The Wealth of Nations expounds
that the free market, while
appearing chaotic and unrestrained,
is actually guided to produce the
right amount and variety of goods
by a so-called “invisible hand”.
Karl Marx – Das Kapital (1867)
Best remembered for The Communist
Manifesto (1848), Capital remains a
foundational text for contemporary
humanities and social sciences.
A German living in England, Marx
argued that the driving force of
capitalism is the alienation of labor and
exploitation of natural resources.
Marx critiques Smith’s invisible hand,
by explaining how money creates a gulf
between producers and consumers.
Money tends to make the exploitation of
human labor and natural resources invisible
because it leads us to care more about how
much things cost than how they are made.
So….
If Marx’s critique of capitalism centers on $,
Then Eisenstein’s marxist critique of continuity editing centers on ….
The Cut or the Frame
(the space between individual shots where meaning is generated)
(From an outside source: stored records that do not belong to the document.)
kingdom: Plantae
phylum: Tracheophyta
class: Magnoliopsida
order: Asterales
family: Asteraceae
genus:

Uses of Disjunctive Editing
Dialectical Montage: Used for artistic or rhetorical purposes as in Battleship Potemkin, Man With a Movie Camera, Manhattan, or Requiem for a Dream
Continuity Montage: Used to advance the timeline of a story through sustained ellipsis as in the “lonely scenes” in romantic comedy or training scenes in films like Team America or Rocky
Associative Montage: advertising uses montage to connect products to pleasure, lifestyle, sex appeal, politics, etc.